La série phocéenne a débuté en 2004, toujours dans le cadre des quartiers Nord de Marseille, petites circonscriptions gâtées des députés PS Christophe Masse et  Sylvie Andrieux. La dernière attaque de train remontait au 25 juin 2008. Un train de marchandises avait alors été stoppé entre la zone portuaire et une cité du 15e arrondissement (Henri Jibrayel, PS) par des conteneurs de gravats et des blocs de béton. Des malfaiteurs avaient ensuite fouillé une dizaine de wagons et s’étaient emparés de matériel informatique.

Deux mois plus tôt, le 24 avril 2008
, un train de marchandises était stoppé par des traverses de bois entre la zone portuaire et les quartiers Nord. Les voleurs cherchaient du cuivre mais étaient tombés sur des coussins Playboy… C’est en tout cas ce que racontera lors de son interpellation l’un d’entre eux, un jeune de la cité du Ruisseau Mirabeau.


La première de ces attaques semble avoir eu lieu le 12 janvier 2004.
Des jeunes avaient immobilisé un train de marchandises pour tenter de le piller, mais sans y parvenir. Ils avaient allumé un important feu près de la voie pour attirer l’attention du conducteur. Ils l’avaient convaincu de s’arrêter en lui faisant des signes. Au final, trois des 24 wagons du train avaient été fracturés.

Nouvel An 2006, attaque du train Nice-Lyon avait créé un grand émoi
Une vingtaine de jeunes excités ont violemment pris à partie plusieurs passagers et le Parquet de Draguignan a ouvert une information judiciaire
pour "vols, menaces et dégradations ". En tout, trois passagers du TER 17 430 ont porté plainte: une étudiante de Besançon de 20 ans, victime d'attouchements sexuels, et un couple de la région parisienne, victime de vols. Ils ont été reçus par le ministre de l'Intérieur, Nicolas Sarkozy. 

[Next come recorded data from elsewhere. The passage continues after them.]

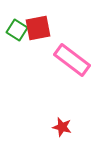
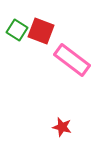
red square: moved 3 px right, 3 px down; rotated 32 degrees clockwise
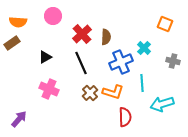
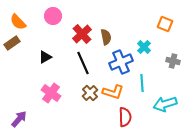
orange semicircle: rotated 42 degrees clockwise
brown semicircle: rotated 14 degrees counterclockwise
cyan cross: moved 1 px up
black line: moved 2 px right
pink cross: moved 2 px right, 4 px down; rotated 12 degrees clockwise
cyan arrow: moved 3 px right
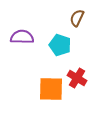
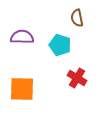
brown semicircle: rotated 36 degrees counterclockwise
orange square: moved 29 px left
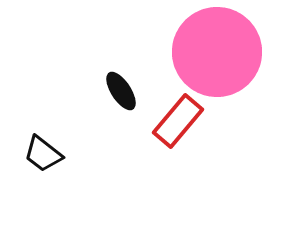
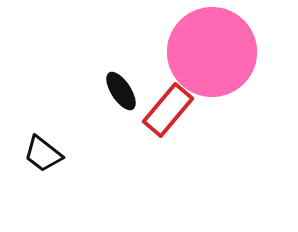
pink circle: moved 5 px left
red rectangle: moved 10 px left, 11 px up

Lorsque nous sommes montés dans le train, nous avons tout de suite senti que quelque chose n'allait pas. Les voitures étaient bondées, il y avait énormément de jeunes, beaucoup dormaient, mais certains étaient très excités."

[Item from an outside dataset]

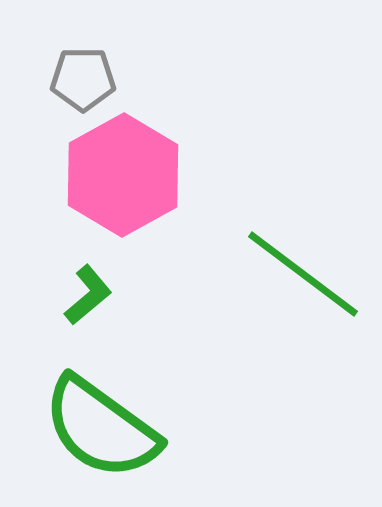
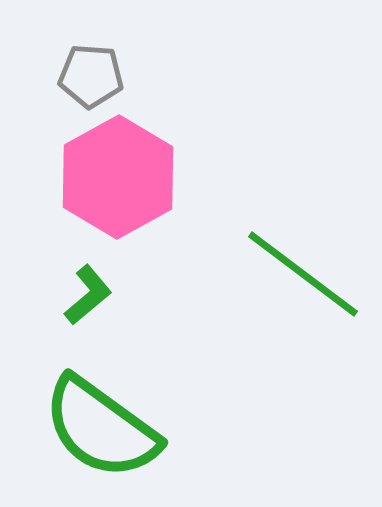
gray pentagon: moved 8 px right, 3 px up; rotated 4 degrees clockwise
pink hexagon: moved 5 px left, 2 px down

La préfecture des Alpes-Maritimes s'était plainte de ne pas avoir été prévenue de l'arrivée de ce TER, dans lequel avait pris place des jeunes qui s'étaient déjà manifestés par leur agitation à l'aller. La SNCF et le Conseil régional ont répliqué que ce type d'opération existait depuis cinq ans. Un contrôleur SNCF a été frappé en gare de Grasse (Alpes-Maritimes) par un jeune, qui lui a fracturé le nez. L'agent contrôlait alors un petit groupe de voyageurs. L'agresseur, sans titre de transport, a été interpellé par la police.
Mohamed Ali Baya a été condamné à six mois de prison avec sursis, mise à l'épreuve et interdiction de SNCF pendant deux ans.
Parallèlement à cette enquête judiciaire, une enquête administrative avait été chargée de pointer les éventuels dysfonctionnements qui ont abouti à cette attaque en règle du train.  
En sorte que ça ne se renouvelle pas ? 
Mais la police et la justice disposent-elles des moyens légaux adéquats?